Problem: Output every line of text in the listing below as a JSON array of strings, one string per line, with blank lines dropped. Leave the pictures out of your answer.

Supplied material:
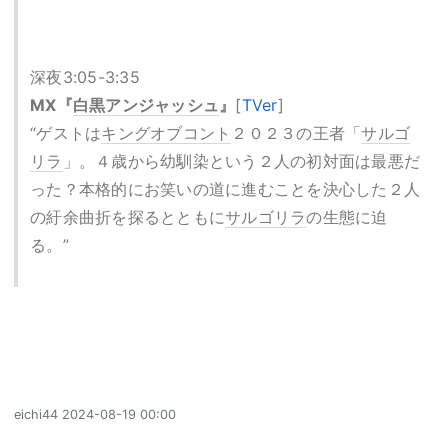
深夜3:05-3:35
MX『
白黒アンジャッシュ
』
[
TVer
]
“ゲストは
キングオブコント
２０２３の王者「
サルゴ
リラ
」。４歳から幼馴染という２人の初対面は最悪だ
った？本格的にお笑いの道に進むことを決心した２人
の紆余曲折を探るとともに
サルゴリラ
の生態に迫
る。”
eichi44
2024-08-19 00:00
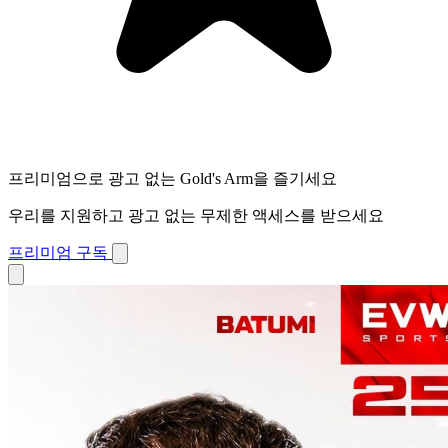
프리미엄으로 광고 없는 Gold's Arm을 즐기세요
우리를 지원하고 광고 없는 무제한 액세스를 받으세요
프리미엄 구독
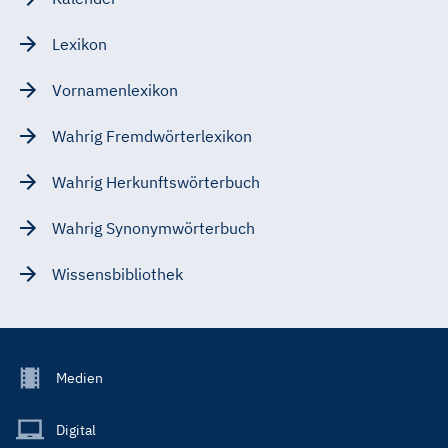
Lexikon
Vornamenlexikon
Wahrig Fremdwörterlexikon
Wahrig Herkunftswörterbuch
Wahrig Synonymwörterbuch
Wissensbibliothek
Footer
Medien
Menu
Main
Digital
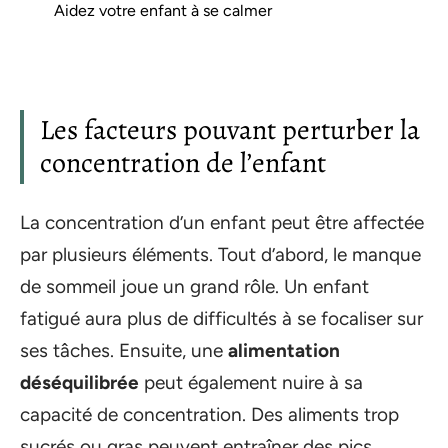
Aidez votre enfant à se calmer
Les facteurs pouvant perturber la
concentration de l’enfant
La concentration d’un enfant peut être affectée
par plusieurs éléments. Tout d’abord, le manque
de sommeil joue un grand rôle. Un enfant
fatigué aura plus de difficultés à se focaliser sur
ses tâches. Ensuite, une
alimentation
déséquilibrée
peut également nuire à sa
capacité de concentration. Des aliments trop
sucrés ou gras peuvent entraîner des pics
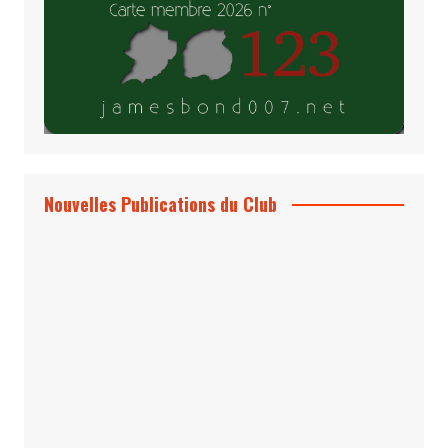
Nouvelles Publications du Club
Le Bond #74, bientôt chez vous !
*Archives 007 – Les Années Craig Volume
1 & 2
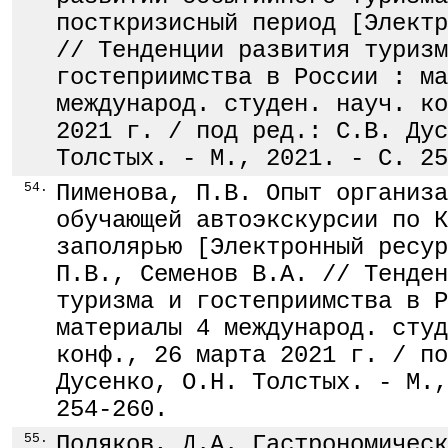
посткризисный период [Электр
// Тенденции развития туризм
гостеприимства в России : ма
международ. студен. науч. ко
2021 г. / под ред.: С.В. Дус
Толстых. - М., 2021. - С. 25
54.
Пименова, П.В. Опыт организа
обучающей автоэкскурсии по К
заполярью [Электронный ресур
П.В., Семенов В.А. // Тенден
туризма и гостеприимства в Р
материалы 4 международ. студ
конф., 26 марта 2021 г. / по
Дусенко, О.Н. Толстых. - М.,
254-260.
55.
Поляков, Д.А. Гастрономическ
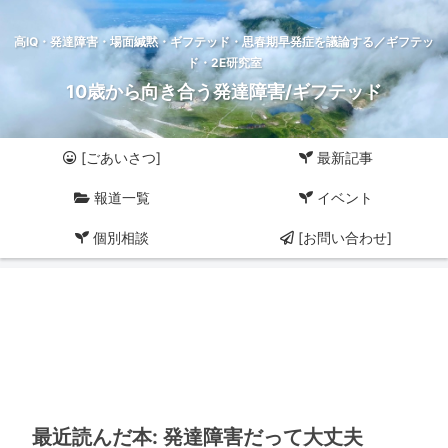
高IQ・発達障害・場面緘黙・ギフテッド・思春期早発症を議論する／ギフテッ
ド・2E研究室
10歳から向き合う発達障害/ギフテッド
[ごあいさつ]
最新記事
報道一覧
イベント
個別相談
[お問い合わせ]
最近読んだ本: 発達障害だって大丈夫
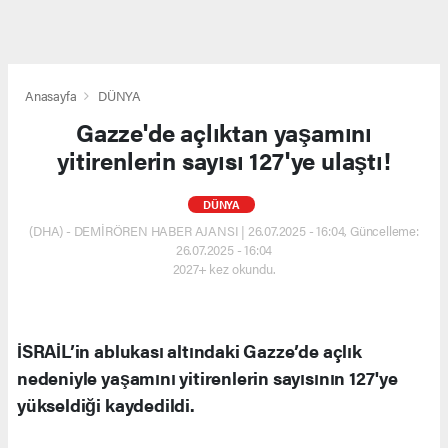
Anasayfa
DÜNYA
Gazze'de açlıktan yaşamını
yitirenlerin sayısı 127'ye ulaştı!
DÜNYA
(DHA) - DEMİRÖREN HABER AJANSI | 26.07.2025 - 16:04, Güncelleme:
26.07.2025 - 16:04
2027+ kez okundu.
İSRAİL’in ablukası altındaki Gazze’de açlık
nedeniyle yaşamını yitirenlerin sayısının 127'ye
yükseldiği kaydedildi.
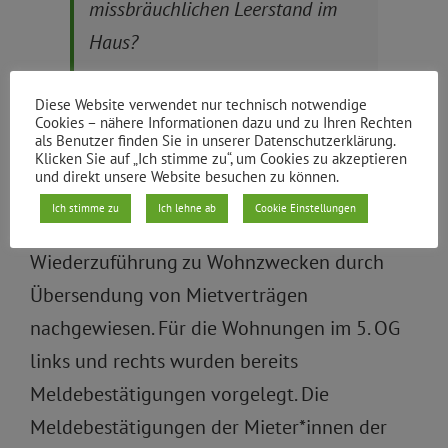
missbräuchlichen Leerstand im
Haus?
Diese Website verwendet nur technisch notwendige
Cookies – nähere Informationen dazu und zu Ihren Rechten
Für die Wohnungen 1. OG rechts, 3. OG rechts,
als Benutzer finden Sie in unserer Datenschutzerklärung.
Klicken Sie auf „Ich stimme zu“, um Cookies zu akzeptieren
5. OG links und 5. OG rechts wurden
und direkt unsere Website besuchen zu können.
Leerstandsgenehmigungen bis zum
Ich stimme zu
Ich lehne ab
Cookie Einstellungen
31.07.2022 erteilt. Mittlerweile wurde die
Wiederzuführung zu Wohnzwecken durch
Übersendung von Mietverträgen
nachgewiesen. Für die Wohnungen im 5. OG
links und rechts wurden bereits
Meldebestätigungen vorgelegt. Die
Meldebestätigungen der Mieter*innen der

Worked solution:
[
  "深夜3:05-3:35",
  "MX『",
  "白黒アンジャッシュ",
  "』",
  "[",
  "TVer",
  "]",
  "“ゲストは",
  "キングオブコント",
  "２０２３の王者「",
  "サルゴ",
  "リラ",
  "」。４歳から幼馴染という２人の初対面は最悪だ",
  "った？本格的にお笑いの道に進むことを決心した２人",
  "の紆余曲折を探るとともに",
  "サルゴリラ",
  "の生態に迫",
  "る。”",
  "eichi44",
  "2024-08-19 00:00",
  "프리미엄으로 광고 없는 Gold's Arm을 즐기세요",
  "우리를 지원하고 광고 없는 무제한 액세스를 받으세요",
  "프리미엄 구독",
  "Lexikon",
  "Vornamenlexikon",
  "Wahrig Fremdwörterlexikon",
  "Wahrig Herkunftswörterbuch",
  "Wahrig Synonymwörterbuch",
  "Wissensbibliothek",
  "Footer",
  "Medien",
  "Menu",
  "Main",
  "Digital",
  "Aidez votre enfant à se calmer",
  "Les facteurs pouvant perturber la",
  "concentration de l’enfant",
  "La concentration d’un enfant peut être affectée",
  "par plusieurs éléments. Tout d’abord, le manque",
  "de sommeil joue un grand rôle. Un enfant",
  "fatigué aura plus de difficultés à se focaliser sur",
  "ses tâches. Ensuite, une",
  "alimentation",
  "déséquilibrée",
  "peut également nuire à sa",
  "capacité de concentration. Des aliments trop",
  "sucrés ou gras peuvent entraîner des pics",
  "Nouvelles Publications du Club",
  "Le Bond #74, bientôt chez vous !",
  "*Archives 007 – Les Années Craig Volume",
  "1 & 2",
  "посткризисный период [Электр",
  "// Тенденции развития туризм",
  "гостеприимства в России : ма",
  "международ. студен. науч. ко",
  "2021 г. / под ред.: С.В. Дус",
  "Толстых. - М., 2021. - С. 25",
  "54.",
  "Пименова, П.В. Опыт организа",
  "обучающей автоэкскурсии по К",
  "заполярью [Электронный ресур",
  "П.В., Семенов В.А. // Тенден",
  "туризма и гостеприимства в Р",
  "материалы 4 международ. студ",
  "конф., 26 марта 2021 г. / по",
  "Дусенко, О.Н. Толстых. - М.,",
  "254-260.",
  "55.",
  "Поляков, Д.А. Гастрономическ",
  "高IQ・発達障害・場面緘黙・ギフテッド・思春期早発症を議論する／ギフテッ",
  "ド・2E研究室",
  "10歳から向き合う発達障害/ギフテッド",
  "[ごあいさつ]",
  "最新記事",
  "報道一覧",
  "イベント",
  "個別相談",
  "[お問い合わせ]",
  "最近読んだ本: 発達障害だって大丈夫",
  "Anasayfa",
  "DÜNYA",
  "Gazze'de açlıktan yaşamını",
  "yitirenlerin sayısı 127'ye ulaştı!",
  "DÜNYA",
  "(DHA) - DEMİRÖREN HABER AJANSI | 26.07.2025 - 16:04, Güncelleme:",
  "26.07.2025 - 16:04",
  "2027+ kez okundu.",
  "İSRAİL’in ablukası altındaki Gazze’de açlık",
  "nedeniyle yaşamını yitirenlerin sayısının 127'ye",
  "yükseldiği kaydedildi.",
  "missbräuchlichen Leerstand im",
  "Haus?",
  "Diese Website verwendet nur technisch notwendige",
  "Cookies – nähere Informationen dazu und zu Ihren Rechten",
  "Für die Wohnungen 1. OG rechts, 3. OG rechts,",
  "als Benutzer finden Sie in unserer Datenschutzerklärung.",
  "Klicken Sie auf „Ich stimme zu“, um Cookies zu akzeptieren",
  "5. OG links und 5. OG rechts wurden",
  "und direkt unsere Website besuchen zu können.",
  "Leerstandsgenehmigungen bis zum",
  "Ich stimme zu",
  "Ich lehne ab",
  "Cookie Einstellungen",
  "31.07.2022 erteilt. Mittlerweile wurde die",
  "Wiederzuführung zu Wohnzwecken durch",
  "Übersendung von Mietverträgen",
  "nachgewiesen. Für die Wohnungen im 5. OG",
  "links und rechts wurden bereits",
  "Meldebestätigungen vorgelegt. Die",
  "Meldebestätigungen der Mieter*innen der"
]